Problem to solve
Report back the lines in this listing that carry the string "differential".

Exercise data
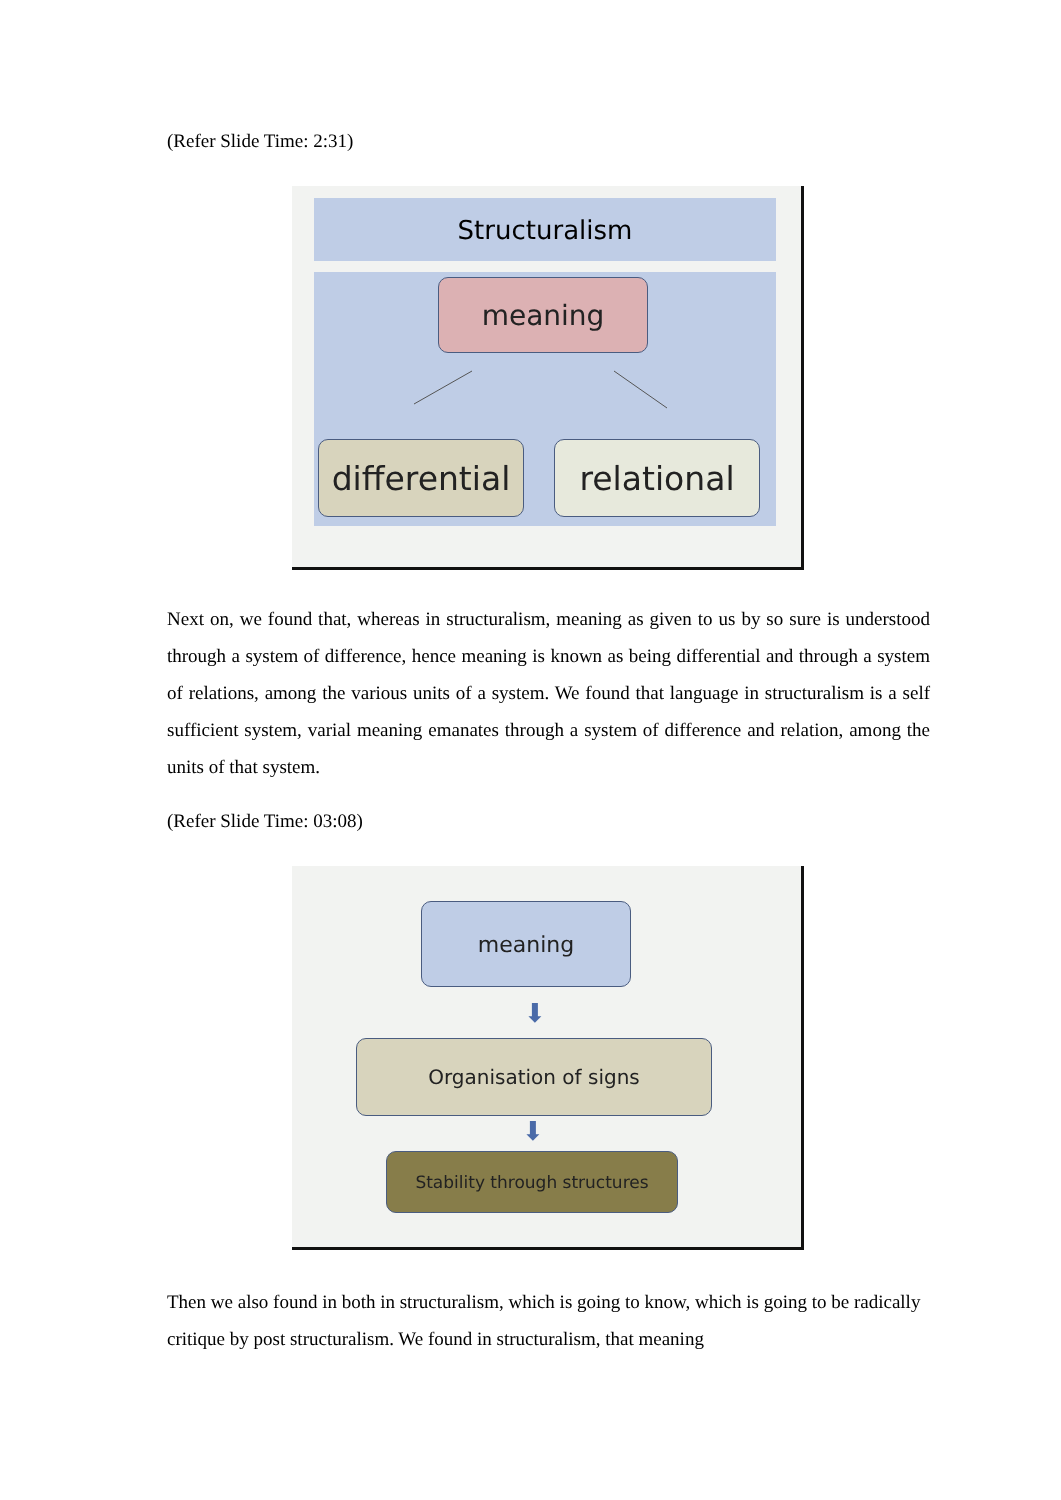(Refer Slide Time: 2:31)
Structuralism
meaning
differential
relational
Next on, we found that, whereas in structuralism, meaning as given to us by so sure is understood through a system of difference, hence meaning is known as being differential and through a system of relations, among the various units of a system. We found that language in structuralism is a self sufficient system, varial meaning emanates through a system of difference and relation, among the units of that system.
(Refer Slide Time: 03:08)
meaning
⬇
Organisation of signs
⬇
Stability through structures
Then we also found in both in structuralism, which is going to know, which is going to be radically critique by post structuralism. We found in structuralism, that meaning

Solution for this task
differential
Next on, we found that, whereas in structuralism, meaning as given to us by so sure is understood through a system of difference, hence meaning is known as being differential and through a system of relations, among the various units of a system. We found that language in structuralism is a self sufficient system, varial meaning emanates through a system of difference and relation, among the units of that system.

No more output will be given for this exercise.